The HIPAA Privacy Rule permits a covered entity or its business associate to create information that is not individually identifiable by following certain de-identification methods. The Privacy Rule provides two de-identification methods: 1) a formal determination by a qualified expert; or 2) the removal of specified individual identifiers as well as absence of actual knowledge by the covered entity that the remaining information could be used alone or in combination with other information to identify the individual.

Regardless of the method by which de-identification is achieved, the Privacy Rule does not restrict the use or disclosure of de-identified health information, as it is no longer considered protected health information.

If a covered entity decides to de-identify information via the expert route, the guidance states that the following criteria are met:
(1) A person with appropriate knowledge of and experience with generally accepted statistical and scientific principles and methods for rendering information not individually identifiable:
(i) Applying such principles and methods, determines that the risk is very small that the information could be used, alone or in combination with other reasonably available information, by an anticipated recipient to identify an individual who is a subject of the information; and
(ii) Documents the methods and results of the analysis that justify such determination;

 

Interestingly, OCR takes pains to state that there is no particular credential necessary for this expert.  If the matter becomes one of OCR enforcement, OCR would look at a particular expert’s qualifications on a case-by-case basis. The expert does not necessarily need to be a statistician.

If a covered entity decides to de-identify by entering the “safe harbor” there is a rather exhaustive list of what information must be removed.  This includes names, street addresses, complete ZIP codes, telephone numbers and social security numbers.  OCR points out that only 3 data points-date of birth, gender and zip code uniquely identify over ½ of US Citizens.

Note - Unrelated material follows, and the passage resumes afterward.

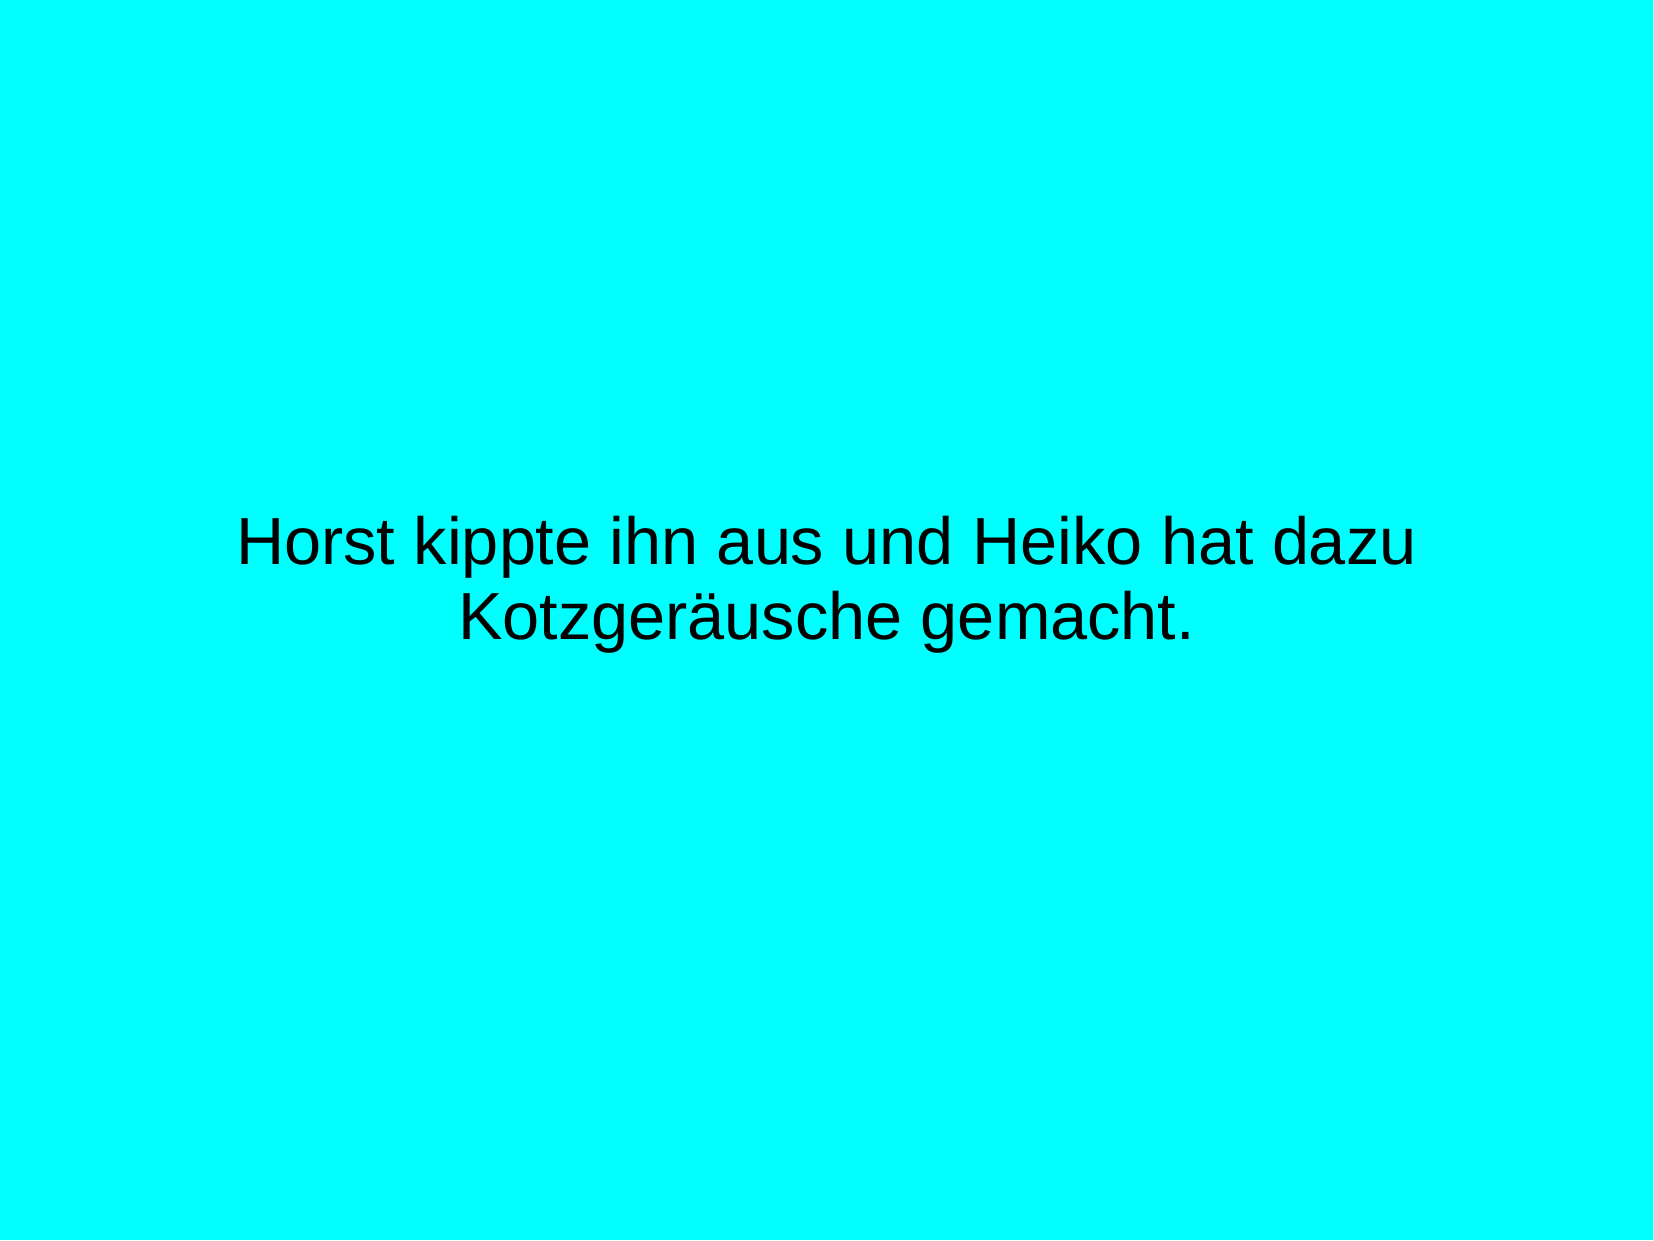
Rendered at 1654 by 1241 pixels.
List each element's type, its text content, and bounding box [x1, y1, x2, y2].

subtitle Horst kippte ihn aus und Heiko hat dazu Kotzgeräusche gemacht. [82, 49, 1571, 1109]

PHI is Irresistable to Researchers and Others Because it is a Rich Resource

My personal take on this dates back several years when I recognized that HITECH was invariably tied to the Affordable Care Act in the following ways:

  1.  HITECH has incentivized health care providers through both a carrot and stick approach to adopt electronic health records.
  2. HITECH established funding for networking health care providers to share this data.
  3. HITECH, through the mechanism of meaningful use has developed a methodology for collecting health data on all patients.  This includes things like smoking status and body mass index.
  4. The Affordable Care Act ties patient outcome and cost of care to reimbursement.
  5. To control health care costs and maximize better health care outcomes, it makes sense to draw from all available data to see what treatments work best for high-cost chronic conditions that strain the health care system such as heart disease, asthma and diabetes.  The data has to come from somewhere.
  6. Privacy advocates and others are concerned that our health information will be grist for the research mill whether we want it to be or not.
  7. Many individuals are concerned about privacy breaches involving their most sensitive personal information.
  8. On the other hand, researchers, policy-makers and others are salivating over the rich data that now exists to answer many compelling questions and bring us further down the road to curing cancer and other devastating illness.

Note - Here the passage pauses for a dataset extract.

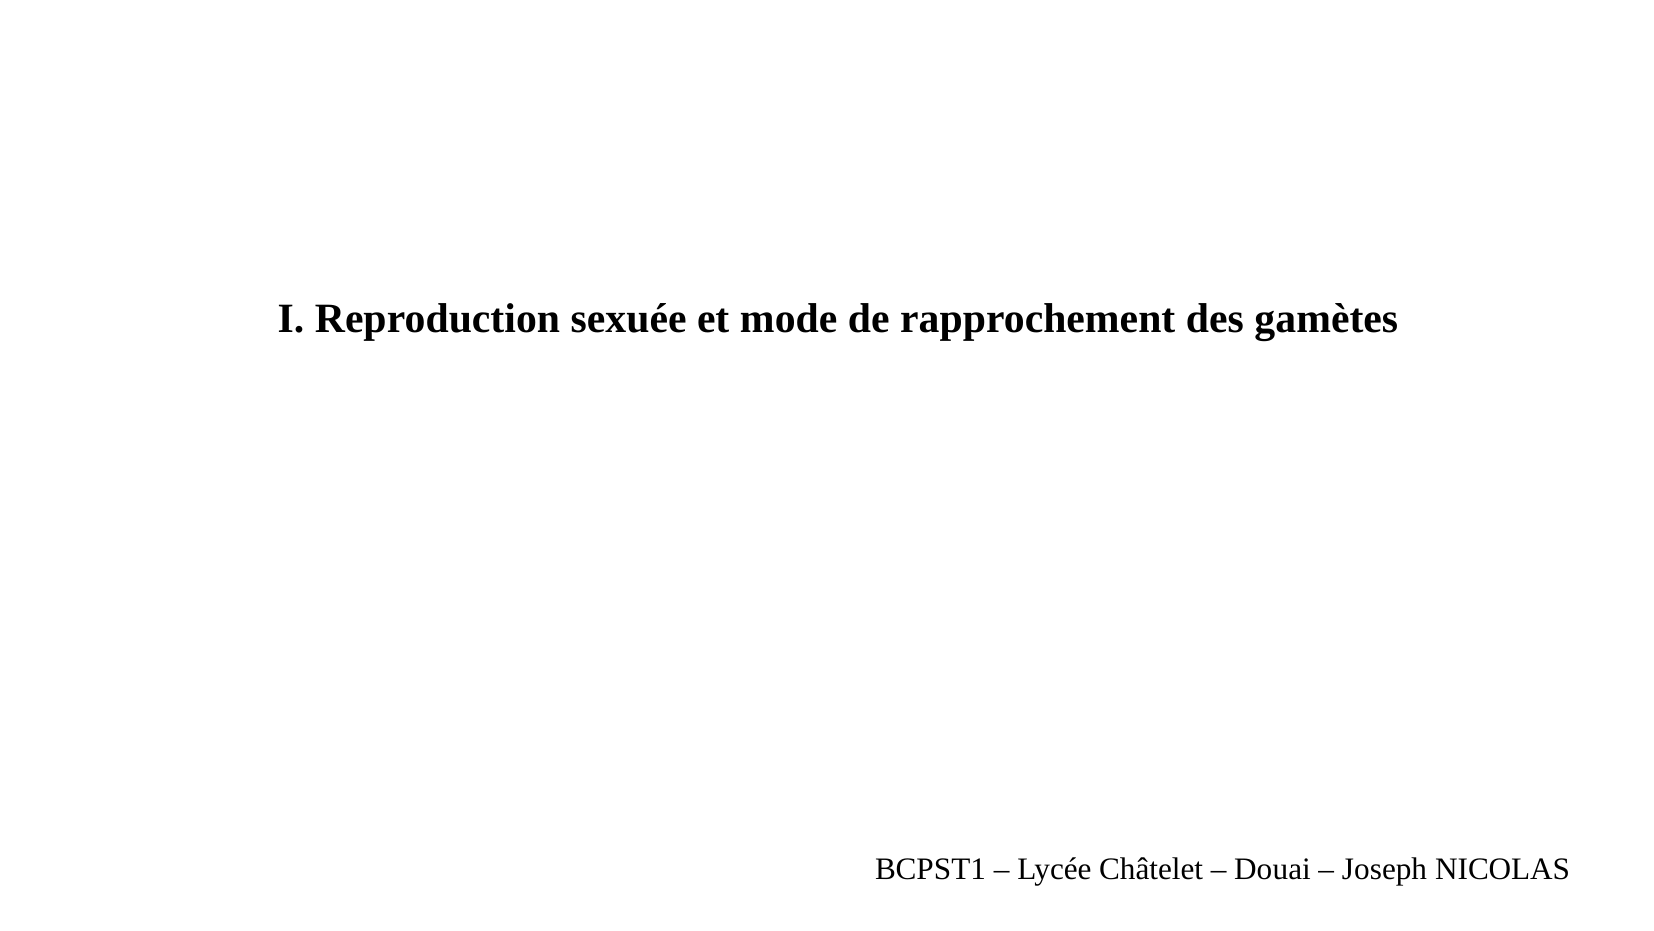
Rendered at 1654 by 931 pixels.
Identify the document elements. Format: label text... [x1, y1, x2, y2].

Varying interests must be balanced moving forward, but one wonders if a patient will be able to fully comprehend that their health information may be scrubbed and used for research.  Perhaps we all have a moral obligation to contribute to the body of scientific research aimed at helping us all live healthier lives.  But at what point could such research be used to deny care on the basis that it has been proven that in most cases a particular treatment succeeds very seldom yet is very expensive.